Insurance organisation Zurich UK has seen almost three-quarters (70%) of its employees who have become new fathers take advantage of its paternity benefit since it launched in December 2019.
Through conducting a survey with OnePoll, involving 1,000 employees, the organisation also found that over three-quarters (78%) of the organisation’s new fathers were taking at least three months of leave to spend with their new child.
Zurich introduced the paternity benefit to equalise maternity, adoption and paternity leave, offering 16 weeks of full pay for all working parents who have worked within the organisation for more than 26 weeks.
Before these paternity benefits were offered to employees, working fathers could only choose to take up additional leave under Zurich’s shared parental leave scheme.
Under the shared parental leave policy, working parents can apply for statutory leave if they have a baby or are adopting. It enables employees to share up to 50 weeks of leave and up to 37 weeks of Statutory Paternity Pay between them at £151.20 per week. Both parents need to have been employed continuously by their employer for at least 26 weeks.
Zurich also provides its employees with up to 16 weeks full pay for premature births, a new IVF policy offering 16 days leave in a 12-month period for the birth parents of an in-vitro fertilization child (IVF). Employees that experience a miscarriage receive one week paid leave, while the business also offers flexible working patterns and shift times. Parents that experience the poor health of a parent, partner, spouse, or child will receive one month paid leave at full pay.
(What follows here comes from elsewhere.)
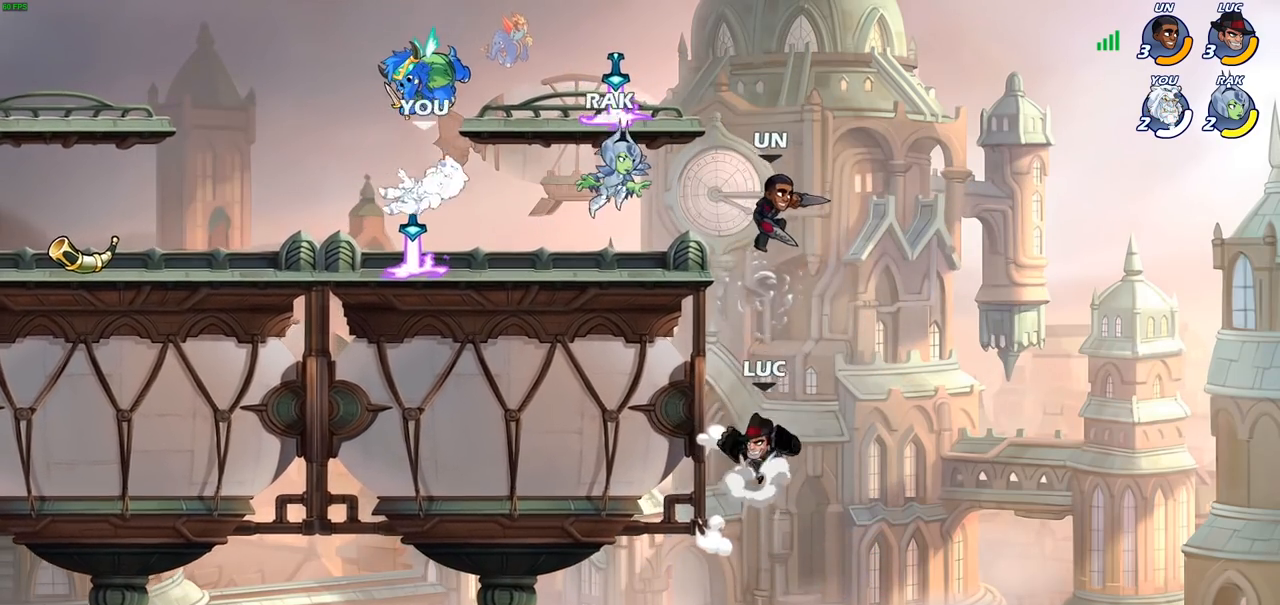
{"buttons": [], "left_stick": "up-left", "right_stick": "center", "events": [[33, "CIRCLE", "down"], [33, "CROSS", "up"], [150, "CIRCLE", "up"], [183, "left_stick", "center"], [400, "left_stick", "up-left"]]}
Steve Collinson, head of HR at Zurich, said: “The reaction we have had from parents about our gender-neutral family leave policy has been overwhelmingly positive, with the majority of parents telling us of their intention to take the full 16 weeks leave. This forms part of a broader approach to family-friendly working and flexibility for parents and carers.
“It is 2020, family life has moved on, and our approach as employers must too. By enhancing statutory provision for all parents, we are supporting employees in playing a more active role in family life. To allow more families to benefit, we would urge the government to enhance the statutory pay for fathers and second parents, which, in turn, will shift the dial and encourage more employers to follow suit.”